Andrey Vlasov was well regarded as a commander and given an elite command. His ‘Shock’ army (an army equipped for assault) drove into German lines during a counteroffensive at Leningrad, but his requests for reinforcement or to be allowed to withdraw were refused. The ‘front line’ in Russia was often very much a theory, with vast areas lightly manned. This allowed Vlasov to get into a threatening position but there is no doubt he felt betrayed by Stalin.
This is of course in the context of the Soviet officer corps in 1942: the purges had just killed most senior commanders, and competent military leadership was in high demand. Vlasov could rightly feel slighted, and he eventually surrendered.

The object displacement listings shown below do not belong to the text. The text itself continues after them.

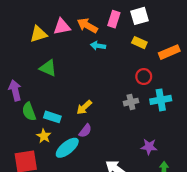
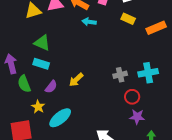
red circle: (144, 77) -> (132, 97), moved
cyan rectangle: (52, 117) -> (41, 64), moved
purple semicircle: (85, 131) -> (51, 87), moved

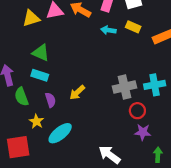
cyan arrow: (89, 22) -> (108, 30), moved
gray cross: (120, 75) -> (125, 87), size x1.5
purple semicircle: (51, 87) -> (50, 100), turned -56

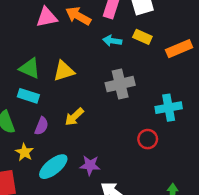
yellow triangle: (31, 18) -> (64, 71), moved
gray cross: (125, 87) -> (120, 84), moved
purple semicircle: (50, 100) -> (42, 126), turned 40
purple star: (143, 132) -> (90, 165), moved

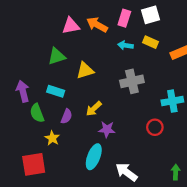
green triangle: (30, 68) -> (57, 56), moved, turned -42
purple star: (90, 165) -> (107, 129), moved
cyan ellipse: (53, 167) -> (94, 157), moved, turned -30

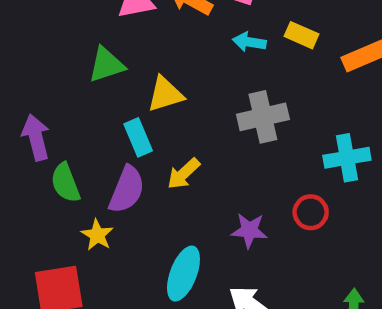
cyan rectangle: (56, 91) -> (138, 137), moved, turned 49
purple semicircle: (66, 116) -> (127, 190), size x1.5
purple star: (107, 129) -> (249, 230), moved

It took some time for Vlasov to become a collaborator. The Germans used many foreign ‘legions’ in the war against the USSR and Vlasov was obviously anti communist enough, and had enough faith in eventual German victory (which appeared very likely at least until January 1943) to guardedly accept command of a unit drawn from Red Army prisoners. This was kept without weapons as a sort of propaganda unit for a long time and Vlasov’s support was guarded as he demanded it become a real force.

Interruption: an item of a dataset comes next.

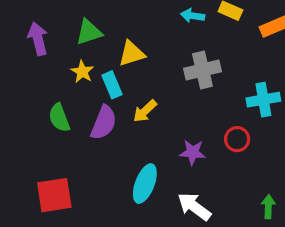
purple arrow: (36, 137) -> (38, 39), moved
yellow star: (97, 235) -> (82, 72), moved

The Germans eventually made Valsov’s unit into something effective but only in 1944 when they were desperate for men and were using many non-Germans, especially in occupation duty and to supress rebellions.
Vlasov’s troops were sent in the control Slovakia but the rebellion there, very late in the war, seemed quite capable of overwhelming the Nazi occupation. No doubt Vlasov and his commanders could see the hopelessness of their situation, possibly they had a genuine affinity with the Slovak insurgents. Also quite possibly having survived Stalin and German captivity (few Russians did), they were in no mood to be killed fighting the Slovaks and again ‘got with the winning team’.
(The monarchists in Russia are such an anachronism they in all likelihood have to latch on to anyone they can who looks even a bit sympathetic to their cause!)